Grand écran: "Les ogres", un film qui s'auto-dévore dans la démesure. Avec Adèle Haenel. (12/04/2016)
Léa Fehner nous plonge dans l’univers du théâtre itinérant avec Les ogres, comédiens exubérants sillonnant les routes de France avec leur chapiteau sur le dos, s’arrêtant de ville en ville pour faire leur show, qui tient à la fois du cirque et du spectacle forain.
La réalisatrice de 34 ans s’inspire de sa propre vie, ayant elle-même grandi dans ce milieu au cours des années 90. Ce sont ses souvenirs qui nourrissent une histoire évoquant le quotidien d’une troupe façon grande famille recomposée, sorte de microcosme social où on partage tout, où chacun se mêle de tout dans une absence totale d'intimité. Comme de l’arrivée imminente d’un bébé et du retour d’une ancienne amante qui vont raviver des blessures prétendument oubliées, prétextes à la dramatisation exacerbée du récit.
Et Léa Fehner ne fait pas dans la dentelle. Caméra indiscrète fouinant partout en perpétuel mouvement, bouillonnement permanent et à son comble chez ses ogres foutraques. Felliniens sur les bords, ils s’aiment, se déchirent et se dévorent à grand renfort de cris, de hurlements, d’épuisantes démonstrations outrancières de sentiments et d’émotions. Une débauche de vie et d’énergie virant à une démesure et une hystérie qui finissent tout de même par lasser.
En haut de l’affiche de l'opus pour lequel Léa Fehner s'est notamment entourée de son père, sa mère et sa soeur: Adèle Haenel, lâchée dans une arène en effervescence. César de la meilleure actrice l’an dernier pour l’excellent Les Combattants, actuellement également au théâtre à Paris dans Old Tiîmes d'Harold Pinter, elle était récemment de passage à Genève.
Forte personnalité, la jeune femme, un rien hostile, s’agace qu’on puisse lui demander son sentiment sur ceux que provoquent sa belle ascension dans le métier. «Nouvelle tornade du cinéma français» lui arrache par exemple un «ouais, super» pour le moins dédaigneux… En revanche «féministe» lui va. Rebelle aussi, un peu, enfin elle ne sait pas… Surtout, elle s’en moque. «Ce n'est pas à moi de le dire. Pensez de moi ce que vous voulez».

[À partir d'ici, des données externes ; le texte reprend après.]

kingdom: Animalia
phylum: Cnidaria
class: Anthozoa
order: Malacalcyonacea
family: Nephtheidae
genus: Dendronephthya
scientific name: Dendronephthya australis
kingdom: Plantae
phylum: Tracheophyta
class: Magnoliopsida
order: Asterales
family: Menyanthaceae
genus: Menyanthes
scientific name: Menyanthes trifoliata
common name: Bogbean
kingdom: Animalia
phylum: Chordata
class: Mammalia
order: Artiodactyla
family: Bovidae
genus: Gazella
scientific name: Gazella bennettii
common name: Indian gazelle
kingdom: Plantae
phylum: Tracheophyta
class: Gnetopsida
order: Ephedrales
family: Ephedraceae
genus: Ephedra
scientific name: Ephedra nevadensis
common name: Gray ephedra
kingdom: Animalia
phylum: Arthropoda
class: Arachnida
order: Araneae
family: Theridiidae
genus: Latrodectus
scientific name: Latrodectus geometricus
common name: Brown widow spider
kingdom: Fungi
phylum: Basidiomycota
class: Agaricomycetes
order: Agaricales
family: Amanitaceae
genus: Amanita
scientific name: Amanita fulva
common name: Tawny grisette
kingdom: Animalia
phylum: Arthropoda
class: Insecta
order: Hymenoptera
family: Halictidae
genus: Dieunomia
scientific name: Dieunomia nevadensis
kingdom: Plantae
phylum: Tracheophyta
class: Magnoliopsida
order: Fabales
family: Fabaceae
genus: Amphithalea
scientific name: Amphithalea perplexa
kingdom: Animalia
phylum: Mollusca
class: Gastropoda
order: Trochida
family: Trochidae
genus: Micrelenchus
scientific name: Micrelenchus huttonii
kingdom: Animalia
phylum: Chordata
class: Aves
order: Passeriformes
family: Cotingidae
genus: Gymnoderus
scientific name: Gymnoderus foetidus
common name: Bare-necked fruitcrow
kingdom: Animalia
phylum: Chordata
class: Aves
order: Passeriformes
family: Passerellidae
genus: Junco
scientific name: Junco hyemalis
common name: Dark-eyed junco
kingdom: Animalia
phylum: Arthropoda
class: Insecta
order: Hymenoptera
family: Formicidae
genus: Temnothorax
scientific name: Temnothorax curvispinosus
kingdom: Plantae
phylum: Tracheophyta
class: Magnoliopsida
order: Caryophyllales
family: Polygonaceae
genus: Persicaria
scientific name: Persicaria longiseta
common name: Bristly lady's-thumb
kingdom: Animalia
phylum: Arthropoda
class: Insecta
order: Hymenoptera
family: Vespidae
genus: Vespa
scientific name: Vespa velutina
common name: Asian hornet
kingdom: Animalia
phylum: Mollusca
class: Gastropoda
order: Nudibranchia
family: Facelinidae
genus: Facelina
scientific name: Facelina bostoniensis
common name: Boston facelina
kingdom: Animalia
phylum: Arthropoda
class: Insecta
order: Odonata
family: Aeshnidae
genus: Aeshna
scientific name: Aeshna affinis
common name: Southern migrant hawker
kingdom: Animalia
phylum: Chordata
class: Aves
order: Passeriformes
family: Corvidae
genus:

L'essentiel, c'est la rencontre avec un réalisateur ou une réalisatrice, la promesse contenue dans un scénario, comme celui de Léa Fehner et de ses deux coauteures. La jolie Adèle en serait-elle une, d'ogresse? En tout cas, le film lui a fait du bien. «Il est bruyant, excessif, n’est pas dans la subtilité. Il réveille, remet au centre une vie qui n’a rien de tempéré. Il parle de la confrontation à l’autre, de l’altérité. Il y a une vibration politique hors d’une rationalité dont on nous rebat les oreilles. Et puis ce qui m’a plu, c’est l’improvisation totale qu’il y a dans certaines scènes. C’est génial. On a peur, mais on éprouve du plaisir».
Pour Adèle Haenel, créer un microcosme n’est pas forcément l’ambition de l'auteur. «Certes cela reste une microsociété. Mais l’important c’est le vivre ensemble. Avec des différences assumées. Chacun est venu avec ce qu’il était. Il ne s’agit pas de mettre les gens dans une case. C’est précisément l’inverse. Trouver sa place au sein d’une telle troupe, c’est assez galvanisant. Il faut viser le moment juste. L’équilibre. Oublier la caméra. Assumer la limite de ce qu’on est».
A l’affiche dans les salles de Suisse romande dès mercredi 11 avril.